There are a number of reasons for this, but one of the most important ones is the fact that DRM puts restrictions on the people who have paid for a product. The people who have become your customers are often the ones hurt most by DRM. Hardly a just reward for paying you, is it?drm1

A recent example of DRM that has caused an uproar due to how poor it makes the customer experience is the multimillion copy selling video game Diablo III. The way the protection on the product works that it forces each player to be logged into a game server at all times during play. This means that despite the fact that it is playable by between one and four people, the actual game play is dependent on the presence and speed of an internet connection, even if only one player is involved in the game.

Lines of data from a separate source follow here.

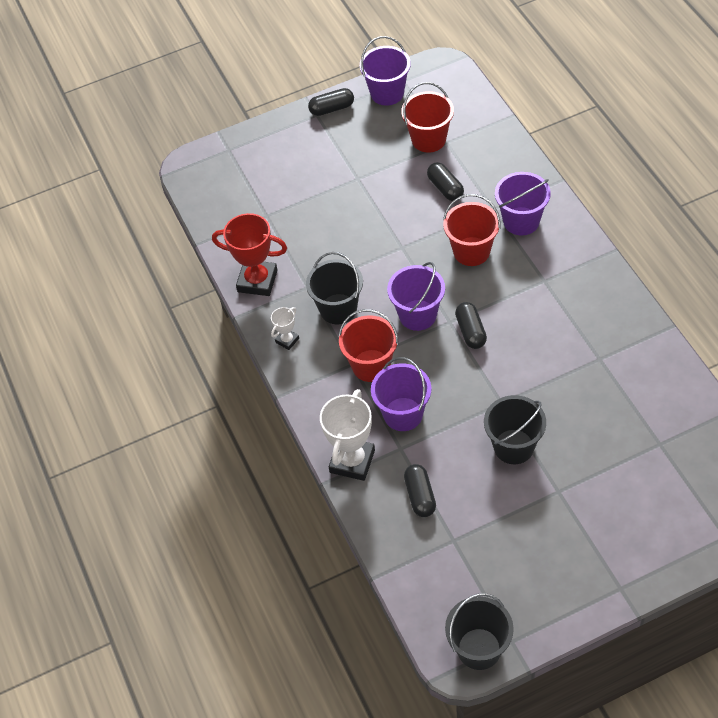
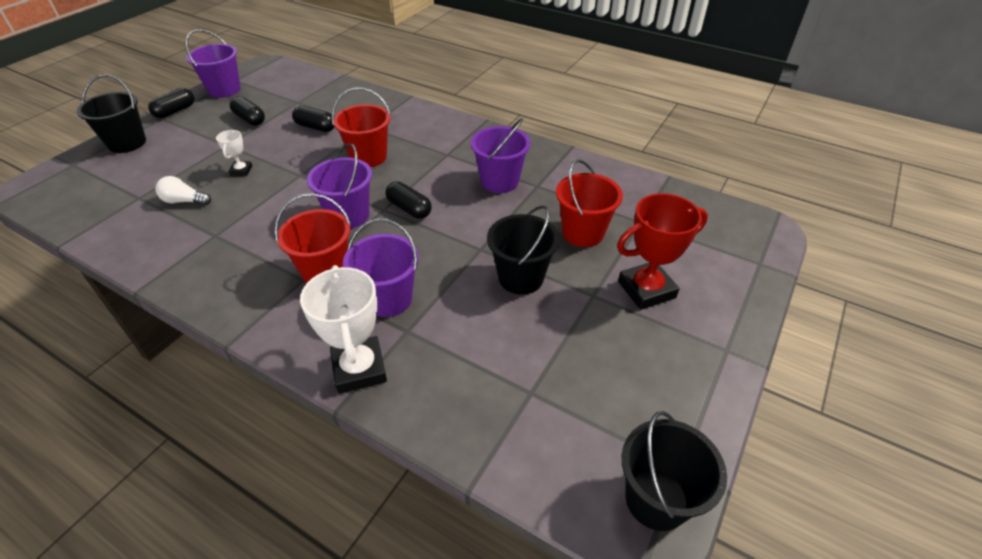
camera: 40 degrees left, 10 degrees down
red trophy [212,213,287,296] -> red trophy moved to [617,193,708,310]
white trophy [271,307,299,350] -> white trophy moved to [216,130,252,176]
black bucket [306,252,363,324] -> black bucket moved to [77,75,146,153]
red bucket [401,82,454,153] -> red bucket moved to [556,159,623,247]
black capsule [404,464,436,517] -> black capsule moved to [230,96,265,126]
purple bucket [495,172,551,235] -> purple bucket moved to [471,118,530,193]
none -> white light bulb [155,176,211,205]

Buyers of the product is that they are not only required to have an internet connection present, they need to ensure that it is of sufficient quality to reach the servers of the game reliably. In many cases, this is functionally impossible (in the cases of audiences in regions with poor connectivity, like much of middle America) or extremely cost-prohibitive.

Still, you may be thinking this is a reasonable stance, as it ensures that only people who have paid for this game can use it. Sure, it inconveniences people, but it protects the intellectual property of the company selling the product, right? You would be incorrect in that assumption. Within a week of the game reaching the market it was “hacked” to work offline. It is now possible to download the entire game and play it without paying for it. Thus pirate access has not been prevented by this application of DRM. And as we have established, legitimate consumers are being inconvenienced on a daily basis.

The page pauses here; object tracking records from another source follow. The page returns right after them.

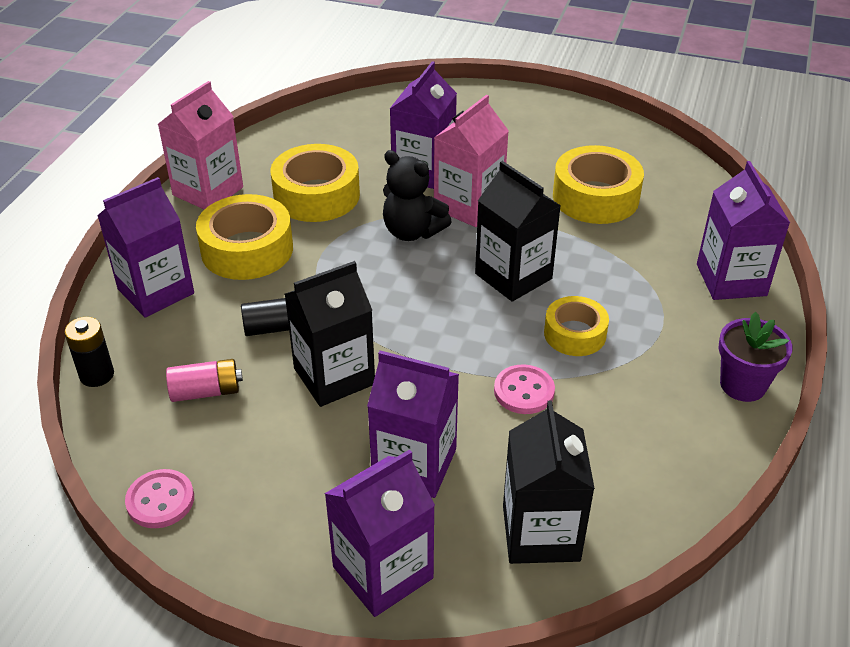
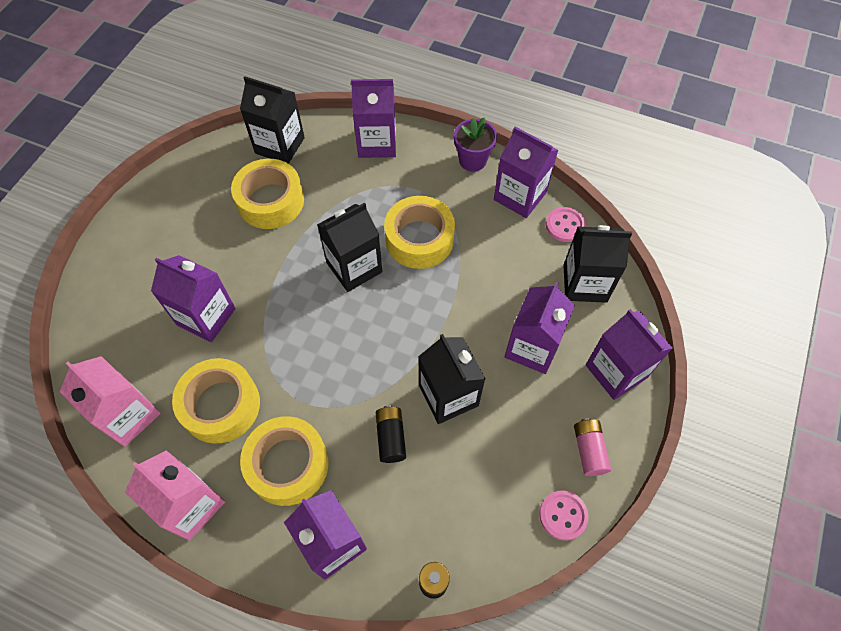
camera: 85 degrees left, 20 degrees up
pink battery [166,359,243,402] -> pink battery moved to [574,418,611,476]
black teddy bear [383,150,452,241] -> none
pink carton [434,95,509,227] -> pink carton moved to [60,356,161,447]
pink button [494,364,555,414] -> pink button moved to [546,207,586,242]
yellow tape [544,296,609,356] -> yellow tape [384,196,455,269], size x1.61
none -> black carton [240,76,305,164]
none -> purple carton [494,127,558,218]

You need to understand that all DRM can be broken. DRM applied to audio, ebooks, PDFs, games, video, and more is not going to keep anyone who is determined from breaking the protections you have put into place. This can be as simple as retyping a book (people can pay a tiny amount to workers in third world nations to do this) into a DRM-free format, or as complex as breaking into executable code and building fake servers to fool a video game into working when it shouldn’t. It can and will be broken, so there is no actual protection offered outside of guarding against the kind of people who are very unlikely to be interested in illegally accessing your product.

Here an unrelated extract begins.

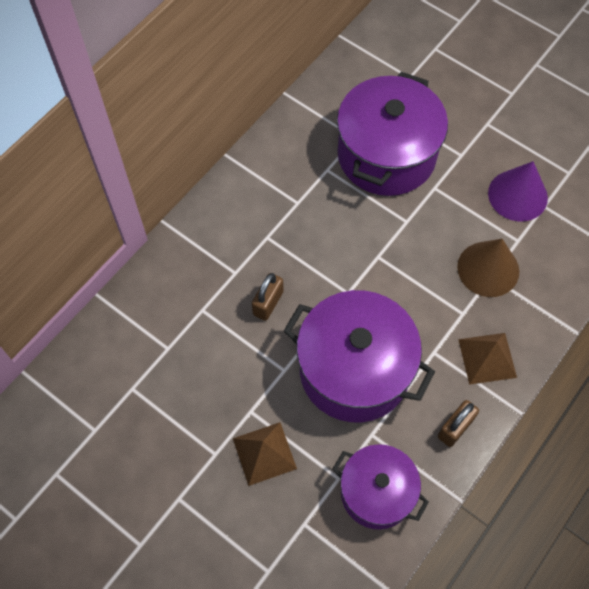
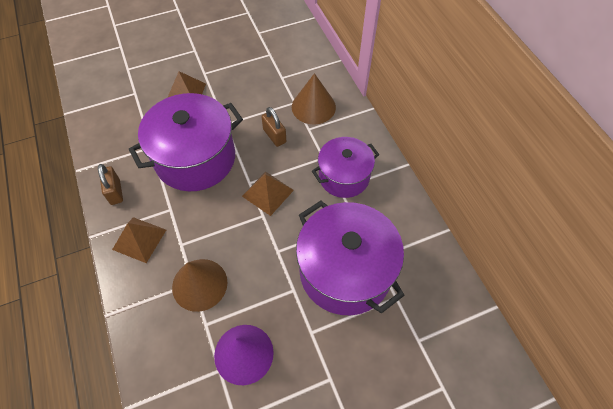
camera: 120 degrees right, 5 degrees down
purple pot [332,444,429,530] -> purple pot moved to [312,137,379,198]
none -> brown pyramid [242,172,294,216]
none -> brown cone [292,73,336,124]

In the end, the best protection you can offer your work is to make sure it is a good quality effort which has been priced reasonably. These factors will combine to make it more desirable for people to pay you for the product, and will serve to help sway individuals who have acquired your product through piracy to purchase legitimate copies in the end. One major barrier to acquisition of products is their perceived value. The better you position your product in terms of value, the better protection it is! Best of all: doing so is completely free. You don’t have to pay for a DRM solution, you simply have to make good choices regarding the content of your product, and its price point.

The underlying reason here is that people want good value in their products. They tend to “steal” things that they have no intention of buying, so the concept of an illegally accessed copy of your work equating to lost revenue is feeble at best. Most people do not have more money than they spend, and if they have already determined that your product is not worth buying, they won’t buy it, even if they can’t obtain a bootleg copy.

But that means that there’s good news when people do get to download your product for free. Since they are now in possession of your product, you have the chance to let your work shine through and convince them that they should in fact spend money on it, or on other products from your company. Many illegal downloads are converted into sales, when given the choice, the person who illegally downloaded the product in the first place would never have even tried the product had it not been available for free.

So instead of investing in costly, ineffective access control, skip the DRM and hope that people do spread the word about your products. Because nothing sells more than word of mouth, and the more mouths that are exposed to what you have to offer, the more sales you can make.